The Sad Prospects for Reasoned Agreement


“And what kind of man am I? One of those who would gladly be refuted if anything I say is not true, and would gladly refute another who says what is not true, but would be no less happy to be refuted myself than to refute…”

That is Socrates (Gorgias 458A). I put that quote on all of my syllabi, as a reminder to my students of what I like to call the “philosophical disposition.”

And here’s part of the lead-in to an essay by Ezra Klein detailing the research of law professor Dan Kahan:

Perhaps there are some kinds of debates where people don’t want to find the right answer so much as they want to win the argument. Perhaps humans reason for purposes other than finding the truth — purposes like increasing their standing in their community, or ensuring they don’t piss off the leaders of their tribe. If this hypothesis proved true, then a smarter, better-educated citizenry wouldn’t put an end to these disagreements.

Aaack! The piece goes on to explain the evidence for what Kahan calls “Identity-Protective Cognition,” according to which “individuals subconsciously resist factual information that threatens their defining values.”
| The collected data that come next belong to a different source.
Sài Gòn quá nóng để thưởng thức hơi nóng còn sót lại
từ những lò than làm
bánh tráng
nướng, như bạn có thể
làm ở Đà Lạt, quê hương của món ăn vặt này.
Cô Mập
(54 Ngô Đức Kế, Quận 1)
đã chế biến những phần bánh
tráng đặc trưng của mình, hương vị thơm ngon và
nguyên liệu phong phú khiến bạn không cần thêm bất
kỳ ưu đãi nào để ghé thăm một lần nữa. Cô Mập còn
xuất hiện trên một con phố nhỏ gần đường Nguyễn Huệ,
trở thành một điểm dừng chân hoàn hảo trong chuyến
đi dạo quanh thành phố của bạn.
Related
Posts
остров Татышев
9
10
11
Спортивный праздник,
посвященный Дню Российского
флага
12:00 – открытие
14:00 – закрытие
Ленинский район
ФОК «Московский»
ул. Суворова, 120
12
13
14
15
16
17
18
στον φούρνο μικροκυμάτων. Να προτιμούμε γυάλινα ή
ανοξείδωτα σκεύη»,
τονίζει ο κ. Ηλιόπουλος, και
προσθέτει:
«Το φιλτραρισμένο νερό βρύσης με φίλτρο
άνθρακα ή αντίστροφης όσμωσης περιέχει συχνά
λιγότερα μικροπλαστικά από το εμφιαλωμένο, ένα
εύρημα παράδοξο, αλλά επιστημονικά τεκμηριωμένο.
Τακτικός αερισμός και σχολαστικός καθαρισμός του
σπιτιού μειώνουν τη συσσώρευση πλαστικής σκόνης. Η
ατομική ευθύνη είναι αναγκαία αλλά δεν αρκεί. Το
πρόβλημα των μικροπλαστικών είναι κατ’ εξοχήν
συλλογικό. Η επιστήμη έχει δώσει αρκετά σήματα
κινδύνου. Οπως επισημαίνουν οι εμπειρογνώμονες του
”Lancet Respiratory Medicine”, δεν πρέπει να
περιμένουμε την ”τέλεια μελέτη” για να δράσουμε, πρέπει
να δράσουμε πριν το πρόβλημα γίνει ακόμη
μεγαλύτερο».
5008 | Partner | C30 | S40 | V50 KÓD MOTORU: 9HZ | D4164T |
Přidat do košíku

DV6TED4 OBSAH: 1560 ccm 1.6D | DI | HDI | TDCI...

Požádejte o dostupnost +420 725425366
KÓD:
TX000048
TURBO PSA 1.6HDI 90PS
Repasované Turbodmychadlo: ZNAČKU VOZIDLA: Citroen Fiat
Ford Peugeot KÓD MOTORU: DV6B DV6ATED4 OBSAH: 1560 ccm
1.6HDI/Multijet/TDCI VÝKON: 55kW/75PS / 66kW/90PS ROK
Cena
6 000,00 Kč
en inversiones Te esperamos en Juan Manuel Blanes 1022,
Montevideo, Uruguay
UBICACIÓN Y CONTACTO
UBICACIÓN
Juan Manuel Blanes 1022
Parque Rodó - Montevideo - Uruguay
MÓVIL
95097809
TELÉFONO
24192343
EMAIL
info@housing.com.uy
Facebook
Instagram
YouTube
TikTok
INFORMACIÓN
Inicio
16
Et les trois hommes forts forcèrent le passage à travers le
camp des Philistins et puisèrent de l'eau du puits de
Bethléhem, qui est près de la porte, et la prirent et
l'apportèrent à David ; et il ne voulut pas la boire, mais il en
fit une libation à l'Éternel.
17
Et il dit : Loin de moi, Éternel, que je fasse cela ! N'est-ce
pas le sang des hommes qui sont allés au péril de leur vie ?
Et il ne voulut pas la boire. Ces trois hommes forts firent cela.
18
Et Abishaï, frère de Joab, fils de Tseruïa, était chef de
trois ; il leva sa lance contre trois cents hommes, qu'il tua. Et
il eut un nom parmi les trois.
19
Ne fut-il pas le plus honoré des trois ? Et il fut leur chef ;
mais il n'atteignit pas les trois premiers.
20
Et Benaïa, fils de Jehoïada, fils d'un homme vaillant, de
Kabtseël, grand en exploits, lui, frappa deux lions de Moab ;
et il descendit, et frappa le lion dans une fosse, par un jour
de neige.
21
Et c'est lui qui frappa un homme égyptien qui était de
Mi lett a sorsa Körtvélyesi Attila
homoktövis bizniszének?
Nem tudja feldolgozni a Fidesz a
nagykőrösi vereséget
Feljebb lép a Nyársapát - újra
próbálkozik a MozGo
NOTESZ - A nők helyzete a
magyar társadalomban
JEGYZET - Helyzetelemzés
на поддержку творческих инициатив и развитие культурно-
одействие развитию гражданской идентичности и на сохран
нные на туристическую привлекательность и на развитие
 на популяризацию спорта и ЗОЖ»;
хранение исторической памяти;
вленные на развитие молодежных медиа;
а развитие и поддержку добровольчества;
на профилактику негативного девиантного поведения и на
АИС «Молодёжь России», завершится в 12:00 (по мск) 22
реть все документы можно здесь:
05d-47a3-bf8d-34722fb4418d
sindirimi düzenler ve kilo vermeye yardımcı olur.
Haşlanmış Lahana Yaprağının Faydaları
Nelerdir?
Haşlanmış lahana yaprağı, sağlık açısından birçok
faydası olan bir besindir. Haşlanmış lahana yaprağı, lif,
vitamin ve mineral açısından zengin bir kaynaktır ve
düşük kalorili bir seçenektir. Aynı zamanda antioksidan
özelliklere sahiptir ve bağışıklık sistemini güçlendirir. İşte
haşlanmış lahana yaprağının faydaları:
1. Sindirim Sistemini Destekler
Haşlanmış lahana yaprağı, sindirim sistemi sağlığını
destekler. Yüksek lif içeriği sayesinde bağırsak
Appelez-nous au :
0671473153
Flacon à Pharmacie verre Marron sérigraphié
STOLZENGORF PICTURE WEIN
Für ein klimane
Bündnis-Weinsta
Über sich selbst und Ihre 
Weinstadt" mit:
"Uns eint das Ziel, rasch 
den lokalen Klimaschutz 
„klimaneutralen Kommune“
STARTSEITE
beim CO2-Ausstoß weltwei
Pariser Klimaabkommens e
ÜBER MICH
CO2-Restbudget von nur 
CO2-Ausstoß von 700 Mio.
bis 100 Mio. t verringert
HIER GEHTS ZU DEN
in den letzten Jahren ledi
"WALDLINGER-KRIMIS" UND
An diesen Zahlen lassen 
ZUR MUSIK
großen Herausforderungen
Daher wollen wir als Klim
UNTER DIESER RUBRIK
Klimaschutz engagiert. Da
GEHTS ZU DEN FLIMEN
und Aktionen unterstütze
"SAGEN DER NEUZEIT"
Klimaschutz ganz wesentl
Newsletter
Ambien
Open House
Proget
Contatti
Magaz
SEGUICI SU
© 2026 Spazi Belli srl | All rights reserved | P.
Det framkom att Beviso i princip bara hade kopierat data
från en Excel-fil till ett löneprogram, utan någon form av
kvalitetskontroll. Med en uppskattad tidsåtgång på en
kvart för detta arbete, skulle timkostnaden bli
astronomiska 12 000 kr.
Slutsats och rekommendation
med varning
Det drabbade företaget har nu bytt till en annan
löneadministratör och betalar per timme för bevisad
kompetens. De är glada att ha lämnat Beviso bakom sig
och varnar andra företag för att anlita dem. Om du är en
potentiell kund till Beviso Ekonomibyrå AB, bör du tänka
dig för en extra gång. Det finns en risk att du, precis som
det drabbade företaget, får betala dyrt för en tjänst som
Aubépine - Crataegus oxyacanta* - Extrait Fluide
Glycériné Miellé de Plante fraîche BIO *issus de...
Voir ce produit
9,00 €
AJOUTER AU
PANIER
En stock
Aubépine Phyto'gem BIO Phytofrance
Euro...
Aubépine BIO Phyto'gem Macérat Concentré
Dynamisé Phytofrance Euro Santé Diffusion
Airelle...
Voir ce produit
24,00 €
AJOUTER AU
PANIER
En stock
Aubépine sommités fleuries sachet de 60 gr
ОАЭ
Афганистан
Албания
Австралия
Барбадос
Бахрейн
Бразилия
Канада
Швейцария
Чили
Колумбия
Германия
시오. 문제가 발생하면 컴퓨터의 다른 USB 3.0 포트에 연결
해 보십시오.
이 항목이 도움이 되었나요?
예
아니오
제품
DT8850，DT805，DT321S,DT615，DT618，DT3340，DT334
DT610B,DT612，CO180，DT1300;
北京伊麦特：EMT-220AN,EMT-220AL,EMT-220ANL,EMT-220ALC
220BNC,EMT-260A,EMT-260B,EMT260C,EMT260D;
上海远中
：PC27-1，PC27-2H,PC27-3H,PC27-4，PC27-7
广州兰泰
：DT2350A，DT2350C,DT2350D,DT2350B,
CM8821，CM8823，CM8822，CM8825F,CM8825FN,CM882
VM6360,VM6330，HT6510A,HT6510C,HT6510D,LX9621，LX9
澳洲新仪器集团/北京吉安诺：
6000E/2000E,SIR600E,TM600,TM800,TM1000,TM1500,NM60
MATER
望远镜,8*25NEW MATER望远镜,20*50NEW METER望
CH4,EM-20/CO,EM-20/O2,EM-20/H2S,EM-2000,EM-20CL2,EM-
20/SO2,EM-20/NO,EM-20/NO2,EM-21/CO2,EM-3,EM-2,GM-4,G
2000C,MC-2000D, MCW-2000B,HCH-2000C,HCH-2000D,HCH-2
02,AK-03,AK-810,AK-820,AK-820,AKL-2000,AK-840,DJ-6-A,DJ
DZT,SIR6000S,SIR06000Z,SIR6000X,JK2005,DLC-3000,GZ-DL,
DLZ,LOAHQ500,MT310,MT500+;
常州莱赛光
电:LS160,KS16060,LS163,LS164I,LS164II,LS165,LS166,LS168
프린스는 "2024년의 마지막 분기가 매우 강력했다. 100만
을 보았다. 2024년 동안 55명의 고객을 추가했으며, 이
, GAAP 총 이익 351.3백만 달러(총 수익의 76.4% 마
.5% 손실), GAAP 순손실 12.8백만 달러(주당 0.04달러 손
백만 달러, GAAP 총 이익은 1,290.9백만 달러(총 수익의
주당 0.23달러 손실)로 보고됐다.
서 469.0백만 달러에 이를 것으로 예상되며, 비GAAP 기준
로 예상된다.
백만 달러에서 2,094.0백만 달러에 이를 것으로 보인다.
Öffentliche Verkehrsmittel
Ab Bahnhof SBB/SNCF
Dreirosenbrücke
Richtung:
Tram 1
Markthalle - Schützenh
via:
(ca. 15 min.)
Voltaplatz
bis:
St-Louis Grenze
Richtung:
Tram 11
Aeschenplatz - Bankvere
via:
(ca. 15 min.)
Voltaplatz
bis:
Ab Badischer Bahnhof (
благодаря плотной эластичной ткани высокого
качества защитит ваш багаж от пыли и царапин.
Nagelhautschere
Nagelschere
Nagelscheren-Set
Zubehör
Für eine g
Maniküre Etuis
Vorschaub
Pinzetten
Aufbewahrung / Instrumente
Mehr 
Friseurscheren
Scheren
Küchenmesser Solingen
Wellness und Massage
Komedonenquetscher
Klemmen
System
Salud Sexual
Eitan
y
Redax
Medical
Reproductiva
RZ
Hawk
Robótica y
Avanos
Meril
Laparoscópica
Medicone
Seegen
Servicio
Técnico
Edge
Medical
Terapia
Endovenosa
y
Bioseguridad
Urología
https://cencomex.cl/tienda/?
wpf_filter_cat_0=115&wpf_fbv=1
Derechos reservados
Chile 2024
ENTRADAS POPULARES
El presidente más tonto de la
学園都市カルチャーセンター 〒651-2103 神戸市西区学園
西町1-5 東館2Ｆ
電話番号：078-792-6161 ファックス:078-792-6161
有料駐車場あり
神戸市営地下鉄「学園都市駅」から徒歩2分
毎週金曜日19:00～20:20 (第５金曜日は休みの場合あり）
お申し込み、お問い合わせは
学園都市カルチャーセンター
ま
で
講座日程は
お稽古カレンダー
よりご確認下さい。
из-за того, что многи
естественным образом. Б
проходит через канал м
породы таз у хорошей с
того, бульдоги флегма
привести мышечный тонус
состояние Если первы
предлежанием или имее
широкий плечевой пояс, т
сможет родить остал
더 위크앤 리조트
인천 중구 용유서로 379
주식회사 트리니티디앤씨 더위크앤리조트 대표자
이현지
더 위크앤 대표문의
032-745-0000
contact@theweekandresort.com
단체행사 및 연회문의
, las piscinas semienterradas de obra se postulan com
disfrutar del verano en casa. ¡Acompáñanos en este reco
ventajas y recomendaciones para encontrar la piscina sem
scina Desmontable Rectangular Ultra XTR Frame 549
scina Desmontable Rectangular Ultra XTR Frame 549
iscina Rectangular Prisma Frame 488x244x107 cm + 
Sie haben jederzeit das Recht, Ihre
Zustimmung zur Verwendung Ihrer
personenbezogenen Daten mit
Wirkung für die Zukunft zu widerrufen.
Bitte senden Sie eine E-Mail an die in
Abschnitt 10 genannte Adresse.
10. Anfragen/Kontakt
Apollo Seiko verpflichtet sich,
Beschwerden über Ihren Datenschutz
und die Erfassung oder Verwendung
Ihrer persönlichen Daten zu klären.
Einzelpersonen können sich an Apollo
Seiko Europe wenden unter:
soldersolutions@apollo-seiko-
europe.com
This kind of work, along with other research in social psychology (e.g., cognitive biases), can lead one to be pessimistic about the prospects of reasoned human agreement. But perhaps part of the value of good philosophical training, especially if it includes the development of the philosophical disposition, could be that it helps people resist this and other forms of motivated cognition. Perhaps. That at least seems worth looking into.